Goal 1: Copy the forum thread on repeated compiler passes from "thanks! that makes" up to and including "in this domain.".
Goal 2: In the forum thread on repeated compiler passes, which pass prompted the original question?
Goal 3: Continue the forum thread on repeated compiler passes from where it stops.

Excerpted text:
=======

Why are the same passes sometimes registered multiple times in the pass pipeline?

a question occurred to me during this discussion, but i didn't want to lump it in there so as not to detract from the focus of the topic: i was wondering if there is documentation somewhere, or if someone cares to enlighten me, as to why the optimization pass pipeline appears to sometimes register & run the same passes multiple times. the specific context prompting the question was regarding the 'copy propagation' pass, which is added to the pipeline a number of times, at least two of which are in the addFunctionPasses method (here & here). i did read through the 'optimizer design' doc, but it didn't appear to directly address this question.

This is a general property of optimizing compilers. Sometimes A B A C A produces better code than A B C, because C might reveal new optimization opportunities for A and vice versa.

4 Likes

thanks! that makes sense – out of curiosity, how is the ordering and number of repetitions of passes generally determined? is it more of a 'designed' (theoretical) or 'discovered' (empirical) process (i assume it's a mix). e.g. i imagine that something like dead code elimination should generally be run early-ish, since there's no point in optimizing dead code, but don't have much intuition in this domain.

As far as I am aware, optimization pass ordering is such a chaotic process that most scheduling for it is based purely on guesswork and trial and error. Only a very small number of passes have an obvious ordering. This goes for all optimizing compilers, not just LLVM.

=======

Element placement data
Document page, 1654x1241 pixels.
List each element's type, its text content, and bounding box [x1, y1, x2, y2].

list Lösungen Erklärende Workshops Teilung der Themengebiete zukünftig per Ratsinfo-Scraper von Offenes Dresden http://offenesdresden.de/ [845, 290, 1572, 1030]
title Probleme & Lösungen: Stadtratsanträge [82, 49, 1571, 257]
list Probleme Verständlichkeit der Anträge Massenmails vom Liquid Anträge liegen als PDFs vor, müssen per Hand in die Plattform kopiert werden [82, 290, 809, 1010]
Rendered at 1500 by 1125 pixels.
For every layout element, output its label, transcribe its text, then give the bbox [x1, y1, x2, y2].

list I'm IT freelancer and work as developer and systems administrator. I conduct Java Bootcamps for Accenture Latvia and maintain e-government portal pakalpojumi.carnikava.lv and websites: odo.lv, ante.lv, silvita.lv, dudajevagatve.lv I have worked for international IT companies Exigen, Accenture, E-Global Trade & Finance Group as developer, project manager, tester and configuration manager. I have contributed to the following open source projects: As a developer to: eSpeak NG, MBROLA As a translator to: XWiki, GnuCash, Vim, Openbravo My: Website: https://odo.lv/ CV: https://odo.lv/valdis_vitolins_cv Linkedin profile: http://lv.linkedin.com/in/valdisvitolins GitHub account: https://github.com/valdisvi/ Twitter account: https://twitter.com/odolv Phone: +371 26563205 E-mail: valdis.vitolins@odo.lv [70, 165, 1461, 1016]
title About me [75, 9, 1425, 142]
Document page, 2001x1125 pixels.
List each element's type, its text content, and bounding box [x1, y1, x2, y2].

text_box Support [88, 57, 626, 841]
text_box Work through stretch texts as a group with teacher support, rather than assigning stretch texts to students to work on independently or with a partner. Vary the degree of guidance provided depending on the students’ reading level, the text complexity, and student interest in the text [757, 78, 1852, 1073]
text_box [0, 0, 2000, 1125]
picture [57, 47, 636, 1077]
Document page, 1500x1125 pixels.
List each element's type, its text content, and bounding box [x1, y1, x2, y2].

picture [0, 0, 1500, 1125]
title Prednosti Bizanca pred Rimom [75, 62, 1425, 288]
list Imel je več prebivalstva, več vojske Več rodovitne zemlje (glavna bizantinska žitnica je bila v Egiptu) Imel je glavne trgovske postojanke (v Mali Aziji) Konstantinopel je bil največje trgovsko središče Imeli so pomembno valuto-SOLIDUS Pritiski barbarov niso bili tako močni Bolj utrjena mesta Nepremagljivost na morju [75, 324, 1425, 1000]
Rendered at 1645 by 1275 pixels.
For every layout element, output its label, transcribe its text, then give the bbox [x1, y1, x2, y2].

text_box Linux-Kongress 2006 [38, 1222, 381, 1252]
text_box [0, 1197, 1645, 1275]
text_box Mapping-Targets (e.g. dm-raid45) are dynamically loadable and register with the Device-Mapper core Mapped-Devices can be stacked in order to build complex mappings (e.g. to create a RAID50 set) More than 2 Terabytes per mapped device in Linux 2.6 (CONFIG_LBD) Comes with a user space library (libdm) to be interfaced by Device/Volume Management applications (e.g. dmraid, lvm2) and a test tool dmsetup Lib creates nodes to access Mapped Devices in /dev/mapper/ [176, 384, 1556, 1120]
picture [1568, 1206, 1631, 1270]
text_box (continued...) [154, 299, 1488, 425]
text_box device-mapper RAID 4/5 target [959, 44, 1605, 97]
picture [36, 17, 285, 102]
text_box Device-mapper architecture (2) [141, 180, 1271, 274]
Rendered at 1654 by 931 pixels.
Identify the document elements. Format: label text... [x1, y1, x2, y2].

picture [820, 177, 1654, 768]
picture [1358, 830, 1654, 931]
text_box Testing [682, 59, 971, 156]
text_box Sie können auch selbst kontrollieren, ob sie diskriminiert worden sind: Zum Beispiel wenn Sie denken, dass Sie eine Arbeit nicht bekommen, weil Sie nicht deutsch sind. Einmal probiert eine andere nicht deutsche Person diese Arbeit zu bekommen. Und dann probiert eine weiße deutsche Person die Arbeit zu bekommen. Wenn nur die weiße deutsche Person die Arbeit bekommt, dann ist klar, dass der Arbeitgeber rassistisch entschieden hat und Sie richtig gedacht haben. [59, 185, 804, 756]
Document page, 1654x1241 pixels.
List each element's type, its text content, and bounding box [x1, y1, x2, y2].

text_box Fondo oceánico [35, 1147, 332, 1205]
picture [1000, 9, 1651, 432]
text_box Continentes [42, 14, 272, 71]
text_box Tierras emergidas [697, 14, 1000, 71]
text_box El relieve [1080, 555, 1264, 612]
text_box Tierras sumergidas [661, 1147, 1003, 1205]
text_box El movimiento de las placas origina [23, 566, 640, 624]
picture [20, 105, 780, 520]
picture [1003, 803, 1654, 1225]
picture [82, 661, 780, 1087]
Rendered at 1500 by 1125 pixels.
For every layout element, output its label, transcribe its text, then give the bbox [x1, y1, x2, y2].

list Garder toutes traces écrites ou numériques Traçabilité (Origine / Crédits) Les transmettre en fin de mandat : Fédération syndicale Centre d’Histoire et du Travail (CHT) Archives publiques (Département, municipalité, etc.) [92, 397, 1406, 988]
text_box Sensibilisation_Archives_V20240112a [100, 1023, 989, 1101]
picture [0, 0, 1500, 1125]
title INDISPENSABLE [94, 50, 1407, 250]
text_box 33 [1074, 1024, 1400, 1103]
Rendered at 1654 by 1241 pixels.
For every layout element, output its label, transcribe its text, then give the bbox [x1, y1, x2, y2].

=======

Expected answer 1:
thanks! that makes sense – out of curiosity, how is the ordering and number of repetitions of passes generally determined? is it more of a 'designed' (theoretical) or 'discovered' (empirical) process (i assume it's a mix). e.g. i imagine that something like dead code elimination should generally be run early-ish, since there's no point in optimizing dead code, but don't have much intuition in this domain.

Expected answer 2: The copy propagation pass.

Expected answer 3:
2 Likes

Mostly the latter, but in some cases you can prove that it is sufficient to run a certain pass once before another one, etc. There is also an art to designing passes that perform multiple analyses simultaneously in a way that's stronger than running any two passes until fixed point.

For example, suppose you have a constant propagation pass, and a conditional branch simplification pass. If you apply them in any order or any number of times to the below code, you won't eliminate the branch inside the loop:

var x = 0
var y = 0

while someCondition() {
  if x == 0 {
    y = 1
  } else {
    x += 1
  }
}

However, a combined pass (conditional constant propagation) will see that x is always zero, and the branch inside the loop just sets y to 1. A later pass might then move the y = 1 outside of the loop, and even delete the loop (assuming someCondition() has no side effects).

Dead code elimination is a classic example of a pass that you probably want to run multiple times. You might want to get rid of dead code as early as possible as you said, but other optimization passes can leave behind dead code also, so you can't just run it once.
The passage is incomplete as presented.